Short Stories, Irish literature, Classics, Modern Fiction, Contemporary Literary Fiction, The Japanese Novel, Post Colonial Asian Fiction, The Legacy of the Austro-Hungarian Empire and quality Historical Novels are Among my Interests








Tuesday, June 20, 2017

Parable of the Sower by Octavia Butler (1993)




Published in observation of the birthday anniversary of Octavia Butler, June 22, 1947
The Octavia Butler Society- Your First Resource

Octavia Butler on The Reading Life

Open Road Intergrated Media - Publisher of High Quality E Books of the works of Octavia Butler and thousands of other writers

Born 1947, Pasadena, California, died 2006

Octavia Estelle Butler was an American science fiction writer, one of the best-known among the few African-American women in the field. She won both Hugo and Nebula awards. In 1995, she became the first science fiction writer to receive the MacArthur Foundation "Genius" Grant. - from Goodreads

“Choose your leaders with wisdom and forethought.
To be led by a coward is to be controlled by all that the coward fears.
To be led by a fool is to be led by the opportunists who control the fool.
To be led by a thief is to offer up your most precious treasures to be stolen.
To be led by a liar is to ask to be told lies.
To be led by a tyrant is to sell yourself and those you love into slavery.”

― Octavia E. Butler, Parable of the Talents
I only recently, after a decades long hiatus, have gotten back into reading Science Fiction and Fantasy works.  During my time away authors have become world famous, won all the major genre works and died without me ever hearing of them.

Bloodchild, Butler's Hugo and Nebula Prize Winning novella, was my first venture into her work.  I loved this story about humans and aliens in a symbiotic relationship.  Next I read her time travel work in which an African American woman from contemporary California involuntarily time traveled back to a slave plantation in America, circa 1840.  The conception is brilliant and Butler executed it well.  I next made a bigger venture, reading her tetralogy Lilith's Blood.  I found the overarching idea, the earth being repopulated by humans rescued long ago by aliens interesting but I had to slog my way to the end.

Parable of the Sower begins around 2024, a hopefully not prophetic date when trump could just be completing his second term.  Set in a community near a totally in ruins Los Angeles, destroyed by drugs, an extreme shortage of water brought on by Climate Change, poverty and rampant lawlessness and corruption.  Our narrator, an African American woman Lauren Otamina, lives in a small walled enclave, with her father, her step mother and her brothers.  Her father is a preacher, in the old days both of her parents were professors.  Lauren has a hyperempathy, a condition which causes her to feel the injuries of those around her.  There is a highly addictive drug rampant which turns people into pyromaniacs.  Lauren and her family are in constant fear of roaming bands of scavengers.  Butler does just a wonderful job depicting a very believable dystopian vision of America.

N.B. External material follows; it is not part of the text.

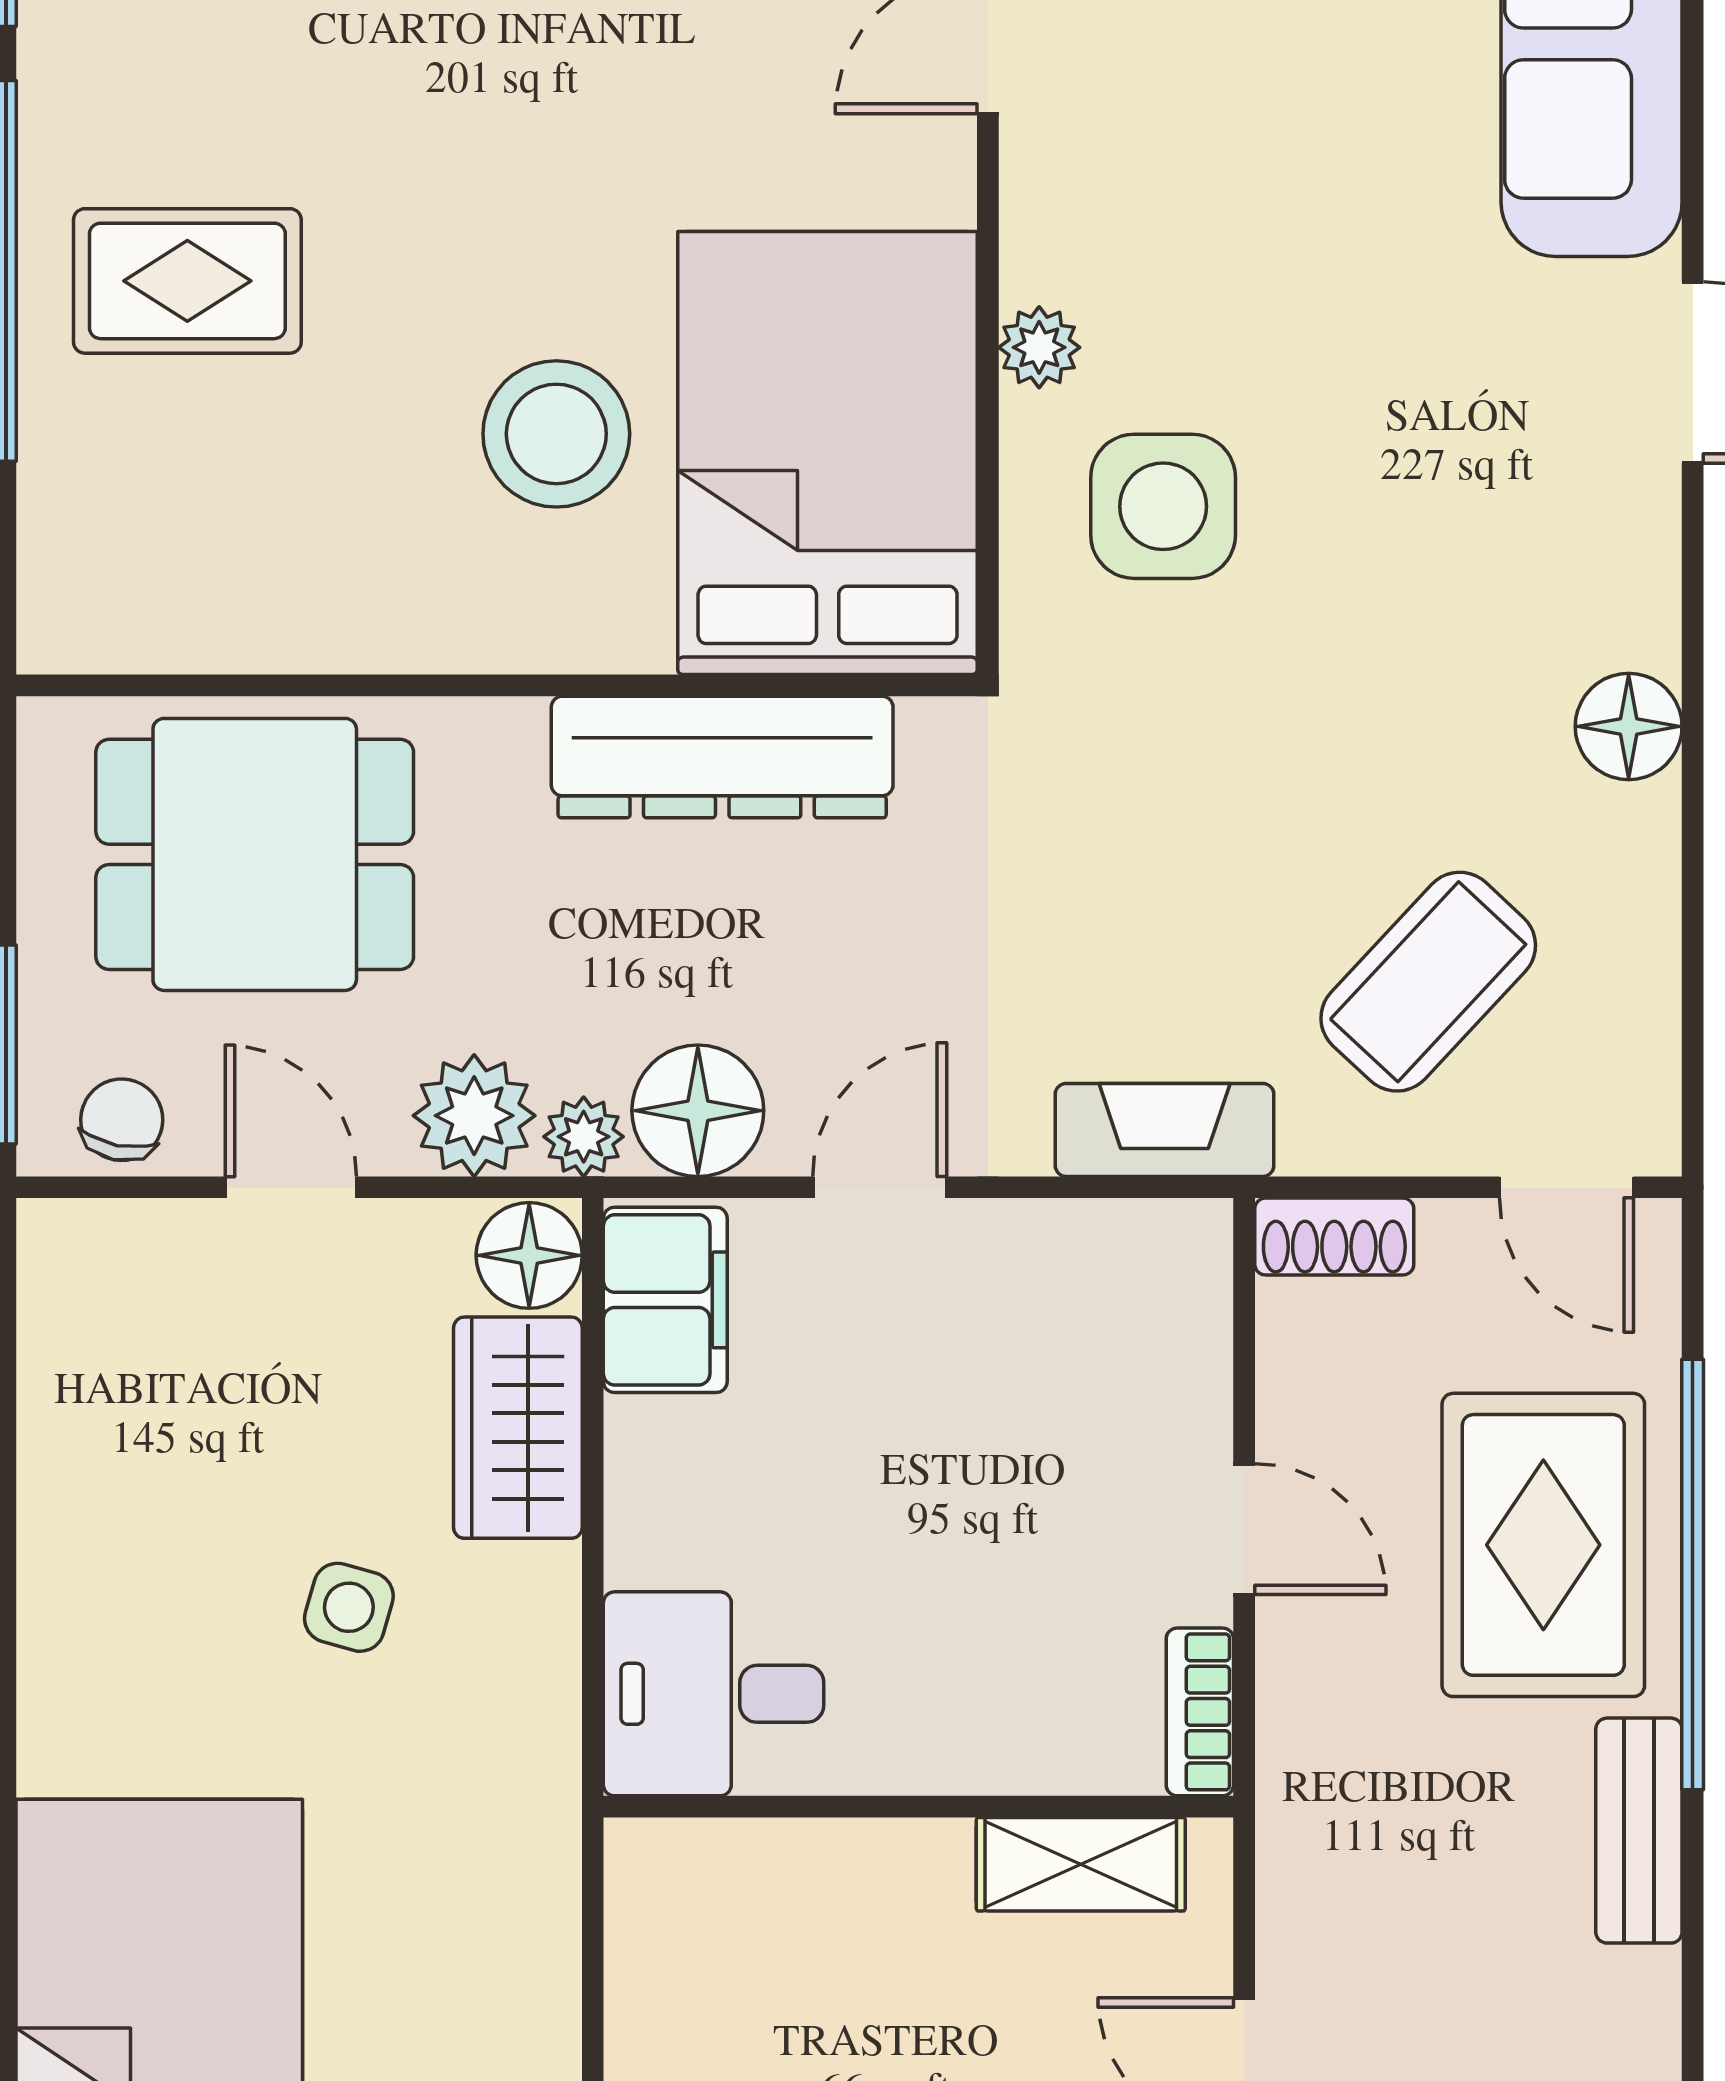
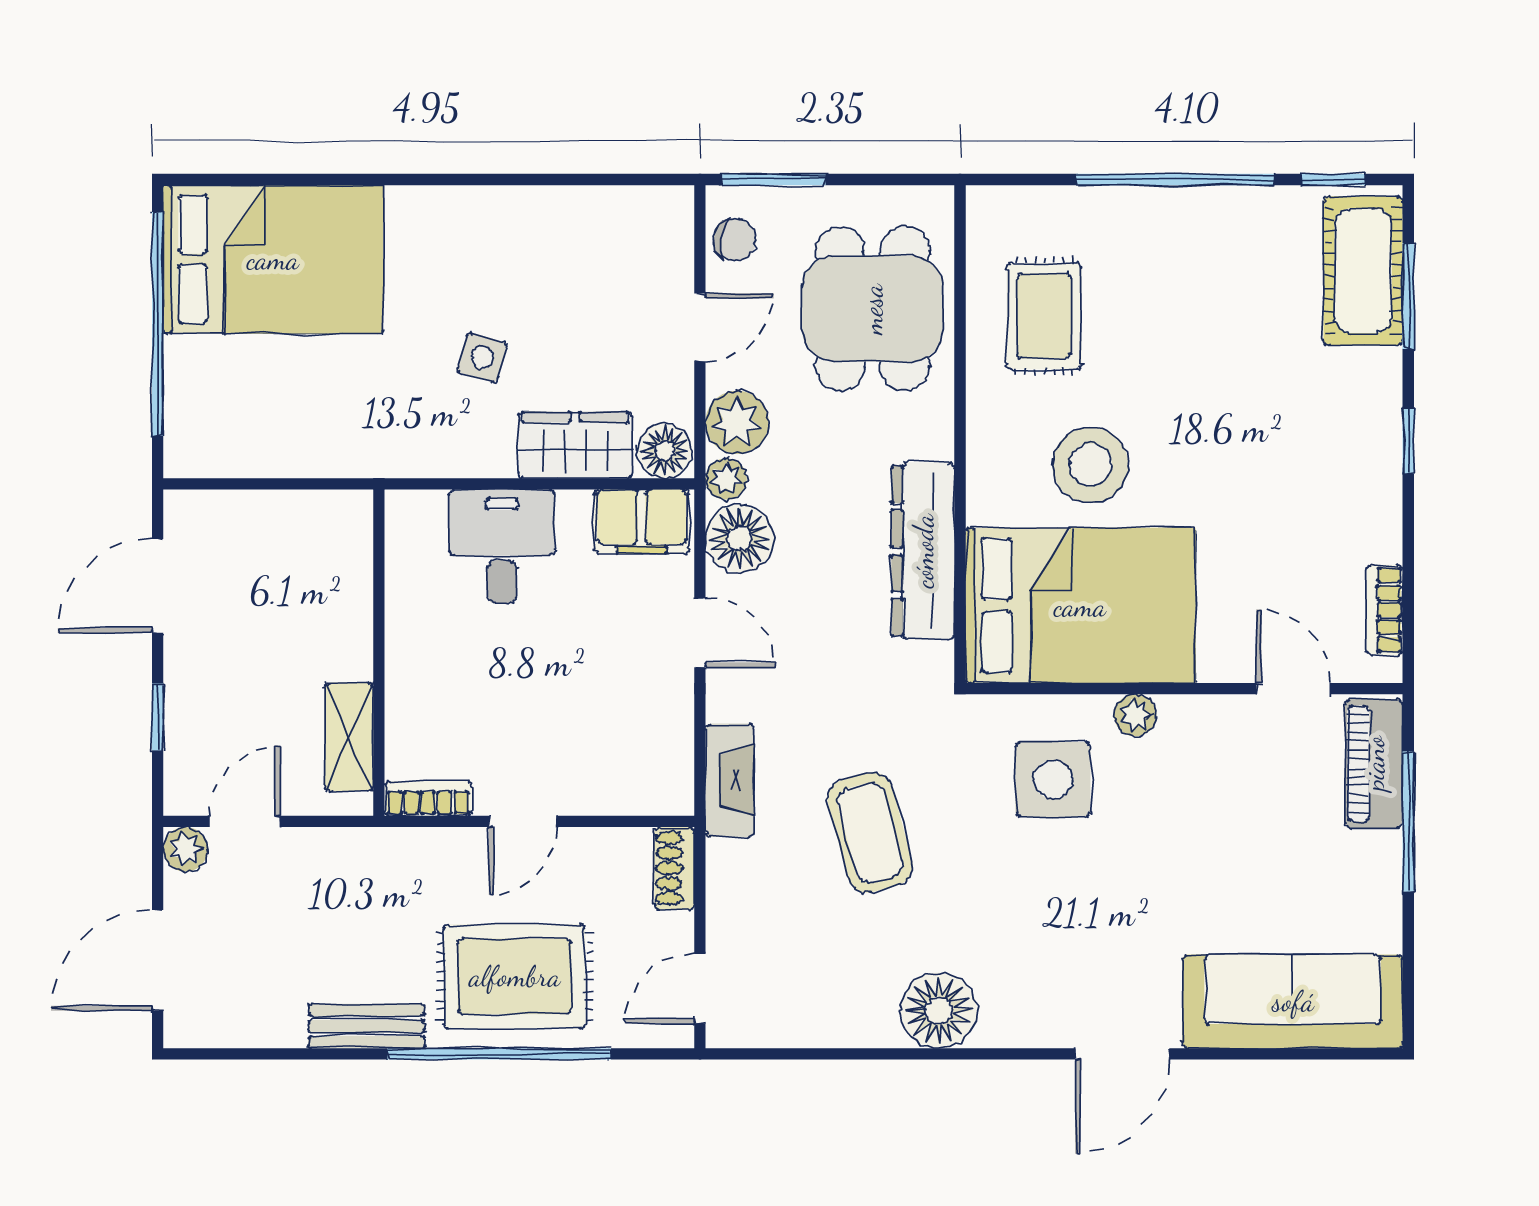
rug: (187, 281) -> (1044, 316), moved
floor lamp: (1629, 726) -> (939, 1010), width x1.38, depth x1.38
coffee table: (1428, 982) -> (870, 833), moved, turned 32
desk: (714, 1694) -> (502, 546), moved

One day scavengers burn down her small enclave, her family  is killed.  Everyone says things are much better in the northern states of Oregon and Washington and Canada is the new promised land.  These states have border guards but if you are lucky you can get through.  Lauren and a few other survivors set out north.  Butler makes the journey very real.

Lauren has her own religion.  Ultimately she learns of a safe heaven up north, owned by an older man she meets on her journey, where she hopes to set up a community.

I don't want to tell too much of the very exciting plot.  There is a sequel to this work, Parable of the Talents that goes further into the life of Lauren after she forms her community.  I hope to read it.

I greatly enjoyed this book.

Mel u

5 comments:

RTD said...

Hmmmm. Why does Trump get inserted into the discussion?
Well, I guess most science fiction is political, so perhaps that makes his insertion logical.

Mel u said...

Tim, glad you approve.

Mudpuddle said...

i haven't read Ms. Butler, but she sounds like a good one... your description reminds me of "Dr. Bloodmoney, or How We Lived After the Bomb"... philip k. dick... Dick might an acquired taste, but in europe he's considered as possibly the best sf writer who ever lived... i've read most of his work with a lot of enjoyment...

Suko said...

Mel,
She is a new-to-me author as well! Excellent post--I will keep her work in mind for future reading.

Buried In Print said...

If you liked this one, I suspect you would enjoy Kindred as well (and it is a standalone). She is just so amazing; I'm always happy to see someone discussing her work as I imagine that others go away scribbling down her name and checking a library or bookstore with excitement.